Your objective: In the entries below, find each line with the word "miel" and pull it out.

------------------------------------------------

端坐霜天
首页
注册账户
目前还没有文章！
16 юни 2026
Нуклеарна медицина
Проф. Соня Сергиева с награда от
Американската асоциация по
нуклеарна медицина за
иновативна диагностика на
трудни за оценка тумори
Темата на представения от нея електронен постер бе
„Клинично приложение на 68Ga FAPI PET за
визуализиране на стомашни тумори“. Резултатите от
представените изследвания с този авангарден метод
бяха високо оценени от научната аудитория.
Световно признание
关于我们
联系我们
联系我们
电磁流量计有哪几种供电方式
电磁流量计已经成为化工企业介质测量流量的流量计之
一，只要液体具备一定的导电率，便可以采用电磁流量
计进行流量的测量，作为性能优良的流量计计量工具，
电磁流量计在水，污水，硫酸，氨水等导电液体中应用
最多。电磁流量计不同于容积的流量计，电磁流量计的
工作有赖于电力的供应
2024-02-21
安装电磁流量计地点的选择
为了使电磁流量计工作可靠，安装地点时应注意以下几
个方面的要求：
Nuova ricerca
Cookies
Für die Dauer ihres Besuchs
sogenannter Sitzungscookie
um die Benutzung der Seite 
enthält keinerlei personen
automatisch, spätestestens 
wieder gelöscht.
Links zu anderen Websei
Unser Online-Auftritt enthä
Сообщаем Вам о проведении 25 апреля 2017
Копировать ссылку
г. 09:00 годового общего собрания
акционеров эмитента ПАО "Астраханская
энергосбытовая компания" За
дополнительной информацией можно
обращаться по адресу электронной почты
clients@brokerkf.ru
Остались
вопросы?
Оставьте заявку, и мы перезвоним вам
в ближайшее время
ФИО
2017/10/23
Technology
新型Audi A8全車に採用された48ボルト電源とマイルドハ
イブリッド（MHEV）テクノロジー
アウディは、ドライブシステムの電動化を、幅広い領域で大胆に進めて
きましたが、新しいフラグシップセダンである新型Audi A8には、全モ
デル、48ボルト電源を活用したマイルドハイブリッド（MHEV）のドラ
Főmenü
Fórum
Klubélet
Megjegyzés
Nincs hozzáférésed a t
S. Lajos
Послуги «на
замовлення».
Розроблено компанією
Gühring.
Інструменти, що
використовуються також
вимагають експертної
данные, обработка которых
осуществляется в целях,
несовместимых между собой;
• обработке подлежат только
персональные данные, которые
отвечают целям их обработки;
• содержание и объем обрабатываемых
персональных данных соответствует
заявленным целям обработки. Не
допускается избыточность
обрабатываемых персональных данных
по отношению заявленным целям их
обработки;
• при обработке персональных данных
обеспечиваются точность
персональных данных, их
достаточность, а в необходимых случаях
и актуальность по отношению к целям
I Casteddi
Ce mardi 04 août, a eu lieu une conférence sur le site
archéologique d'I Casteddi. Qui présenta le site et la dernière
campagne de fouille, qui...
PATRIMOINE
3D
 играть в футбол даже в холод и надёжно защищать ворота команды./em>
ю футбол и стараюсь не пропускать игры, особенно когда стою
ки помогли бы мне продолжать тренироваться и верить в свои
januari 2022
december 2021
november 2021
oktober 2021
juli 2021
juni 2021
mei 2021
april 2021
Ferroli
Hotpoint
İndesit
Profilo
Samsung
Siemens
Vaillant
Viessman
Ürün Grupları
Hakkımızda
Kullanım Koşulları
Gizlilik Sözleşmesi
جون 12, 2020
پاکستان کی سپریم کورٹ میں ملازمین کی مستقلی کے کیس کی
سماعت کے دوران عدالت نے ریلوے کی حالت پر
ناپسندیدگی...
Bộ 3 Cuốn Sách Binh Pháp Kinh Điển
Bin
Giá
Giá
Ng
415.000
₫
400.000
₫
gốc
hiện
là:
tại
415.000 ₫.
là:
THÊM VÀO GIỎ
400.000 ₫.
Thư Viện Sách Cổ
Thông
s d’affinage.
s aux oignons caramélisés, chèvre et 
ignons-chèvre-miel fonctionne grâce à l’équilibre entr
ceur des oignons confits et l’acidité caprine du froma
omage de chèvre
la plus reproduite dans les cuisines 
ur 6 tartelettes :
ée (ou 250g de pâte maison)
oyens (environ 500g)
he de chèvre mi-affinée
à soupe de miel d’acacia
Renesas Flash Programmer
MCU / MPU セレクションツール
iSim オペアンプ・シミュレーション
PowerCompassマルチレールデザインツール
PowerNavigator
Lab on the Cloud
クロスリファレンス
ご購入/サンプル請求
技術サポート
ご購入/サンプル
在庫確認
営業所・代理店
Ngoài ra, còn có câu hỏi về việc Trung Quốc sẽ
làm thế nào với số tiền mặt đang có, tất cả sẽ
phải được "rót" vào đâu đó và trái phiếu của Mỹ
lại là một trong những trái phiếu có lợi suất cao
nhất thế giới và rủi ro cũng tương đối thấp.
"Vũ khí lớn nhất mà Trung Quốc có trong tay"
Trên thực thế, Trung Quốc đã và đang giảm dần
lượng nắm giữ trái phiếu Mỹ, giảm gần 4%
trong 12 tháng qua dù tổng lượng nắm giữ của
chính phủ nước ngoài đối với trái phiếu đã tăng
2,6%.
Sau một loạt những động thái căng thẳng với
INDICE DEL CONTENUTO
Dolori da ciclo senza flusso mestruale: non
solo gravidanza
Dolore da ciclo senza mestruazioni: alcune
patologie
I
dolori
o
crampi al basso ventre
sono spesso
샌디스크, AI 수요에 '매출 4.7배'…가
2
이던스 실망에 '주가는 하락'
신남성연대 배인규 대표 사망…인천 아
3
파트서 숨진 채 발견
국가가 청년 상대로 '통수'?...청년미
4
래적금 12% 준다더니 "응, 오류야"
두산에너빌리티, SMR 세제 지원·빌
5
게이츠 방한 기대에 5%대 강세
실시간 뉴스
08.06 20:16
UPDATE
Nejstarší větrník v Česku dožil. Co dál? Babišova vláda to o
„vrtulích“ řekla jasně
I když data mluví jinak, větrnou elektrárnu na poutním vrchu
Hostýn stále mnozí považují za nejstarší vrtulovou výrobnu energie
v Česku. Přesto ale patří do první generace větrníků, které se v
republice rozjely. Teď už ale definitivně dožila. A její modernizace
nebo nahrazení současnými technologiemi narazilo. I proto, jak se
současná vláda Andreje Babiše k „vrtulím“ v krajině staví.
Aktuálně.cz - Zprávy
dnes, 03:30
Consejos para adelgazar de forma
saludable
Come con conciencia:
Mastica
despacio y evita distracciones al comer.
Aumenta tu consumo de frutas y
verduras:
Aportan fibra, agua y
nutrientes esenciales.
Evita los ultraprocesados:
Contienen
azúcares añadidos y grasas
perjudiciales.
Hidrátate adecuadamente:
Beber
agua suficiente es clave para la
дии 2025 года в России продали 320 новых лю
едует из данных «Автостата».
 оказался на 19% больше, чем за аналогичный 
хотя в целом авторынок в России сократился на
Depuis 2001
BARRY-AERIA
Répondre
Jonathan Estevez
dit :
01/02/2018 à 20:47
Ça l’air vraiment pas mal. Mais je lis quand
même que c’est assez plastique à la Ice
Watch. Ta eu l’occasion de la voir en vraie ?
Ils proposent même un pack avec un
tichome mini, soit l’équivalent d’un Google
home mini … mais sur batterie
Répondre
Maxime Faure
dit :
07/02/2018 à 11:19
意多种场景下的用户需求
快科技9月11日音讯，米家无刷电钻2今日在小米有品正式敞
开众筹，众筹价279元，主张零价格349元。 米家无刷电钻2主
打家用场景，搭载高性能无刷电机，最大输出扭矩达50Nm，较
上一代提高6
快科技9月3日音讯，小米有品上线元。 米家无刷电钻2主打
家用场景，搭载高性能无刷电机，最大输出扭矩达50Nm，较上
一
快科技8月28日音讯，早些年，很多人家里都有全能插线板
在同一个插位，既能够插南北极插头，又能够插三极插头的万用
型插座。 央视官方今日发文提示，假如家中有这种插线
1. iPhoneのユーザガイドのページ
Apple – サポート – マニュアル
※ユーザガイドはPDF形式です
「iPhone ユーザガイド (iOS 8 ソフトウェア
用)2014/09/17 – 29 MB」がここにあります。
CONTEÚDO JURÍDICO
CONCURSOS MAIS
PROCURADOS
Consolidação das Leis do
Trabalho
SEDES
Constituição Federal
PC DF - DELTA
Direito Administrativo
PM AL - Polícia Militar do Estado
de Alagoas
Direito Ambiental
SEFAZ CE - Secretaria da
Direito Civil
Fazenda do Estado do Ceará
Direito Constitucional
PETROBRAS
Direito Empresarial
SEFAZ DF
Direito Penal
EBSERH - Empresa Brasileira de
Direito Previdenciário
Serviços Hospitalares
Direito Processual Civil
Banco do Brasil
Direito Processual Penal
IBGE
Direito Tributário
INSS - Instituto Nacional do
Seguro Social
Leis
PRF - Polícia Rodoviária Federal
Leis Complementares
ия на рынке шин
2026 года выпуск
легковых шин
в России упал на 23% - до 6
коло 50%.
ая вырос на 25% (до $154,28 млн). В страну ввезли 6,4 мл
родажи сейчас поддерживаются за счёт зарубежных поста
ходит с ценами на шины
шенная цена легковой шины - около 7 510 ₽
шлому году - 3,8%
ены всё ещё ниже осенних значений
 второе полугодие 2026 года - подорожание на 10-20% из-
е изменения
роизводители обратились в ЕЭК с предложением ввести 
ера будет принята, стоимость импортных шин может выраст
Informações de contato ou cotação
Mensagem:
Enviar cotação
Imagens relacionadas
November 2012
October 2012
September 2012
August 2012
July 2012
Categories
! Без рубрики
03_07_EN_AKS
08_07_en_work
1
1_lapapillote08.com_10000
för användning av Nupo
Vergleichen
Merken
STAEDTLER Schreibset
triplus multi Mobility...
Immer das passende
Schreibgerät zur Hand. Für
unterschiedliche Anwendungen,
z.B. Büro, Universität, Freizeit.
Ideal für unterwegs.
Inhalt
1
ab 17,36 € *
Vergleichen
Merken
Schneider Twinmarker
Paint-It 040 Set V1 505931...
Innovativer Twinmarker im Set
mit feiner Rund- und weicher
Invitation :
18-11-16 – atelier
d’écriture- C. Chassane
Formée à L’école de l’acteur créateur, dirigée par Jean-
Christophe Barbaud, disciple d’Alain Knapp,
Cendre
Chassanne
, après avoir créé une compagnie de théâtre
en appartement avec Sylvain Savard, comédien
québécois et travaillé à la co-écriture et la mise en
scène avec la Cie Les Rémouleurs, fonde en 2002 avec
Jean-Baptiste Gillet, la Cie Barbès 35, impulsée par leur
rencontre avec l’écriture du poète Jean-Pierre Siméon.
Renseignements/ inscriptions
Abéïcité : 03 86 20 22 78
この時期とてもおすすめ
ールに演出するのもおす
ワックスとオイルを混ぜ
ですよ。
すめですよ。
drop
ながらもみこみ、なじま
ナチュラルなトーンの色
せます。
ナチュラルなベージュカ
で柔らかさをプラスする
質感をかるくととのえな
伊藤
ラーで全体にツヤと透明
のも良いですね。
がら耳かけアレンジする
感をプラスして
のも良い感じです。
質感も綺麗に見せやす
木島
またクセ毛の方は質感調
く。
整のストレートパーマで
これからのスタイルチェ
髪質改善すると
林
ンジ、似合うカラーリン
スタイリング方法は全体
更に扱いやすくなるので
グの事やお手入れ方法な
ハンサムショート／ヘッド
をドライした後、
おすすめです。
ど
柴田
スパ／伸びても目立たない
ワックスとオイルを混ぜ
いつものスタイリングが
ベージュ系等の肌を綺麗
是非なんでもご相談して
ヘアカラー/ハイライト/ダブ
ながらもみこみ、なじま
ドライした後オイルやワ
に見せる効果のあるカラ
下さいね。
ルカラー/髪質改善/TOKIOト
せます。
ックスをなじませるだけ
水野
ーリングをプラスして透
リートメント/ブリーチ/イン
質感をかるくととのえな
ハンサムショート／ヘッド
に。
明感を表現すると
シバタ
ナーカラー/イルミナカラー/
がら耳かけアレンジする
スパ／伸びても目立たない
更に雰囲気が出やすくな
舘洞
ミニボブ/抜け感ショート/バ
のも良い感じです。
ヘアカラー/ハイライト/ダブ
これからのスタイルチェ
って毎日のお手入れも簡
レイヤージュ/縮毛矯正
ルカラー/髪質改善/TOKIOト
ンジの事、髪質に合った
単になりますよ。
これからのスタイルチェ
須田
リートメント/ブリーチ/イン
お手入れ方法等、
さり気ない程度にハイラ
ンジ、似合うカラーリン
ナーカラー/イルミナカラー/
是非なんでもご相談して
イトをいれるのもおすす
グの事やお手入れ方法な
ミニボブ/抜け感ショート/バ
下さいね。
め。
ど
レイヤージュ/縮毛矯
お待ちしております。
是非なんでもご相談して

------------------------------------------------

Answer box:
ignons-chèvre-miel fonctionne grâce à l’équilibre entr
à soupe de miel d’acacia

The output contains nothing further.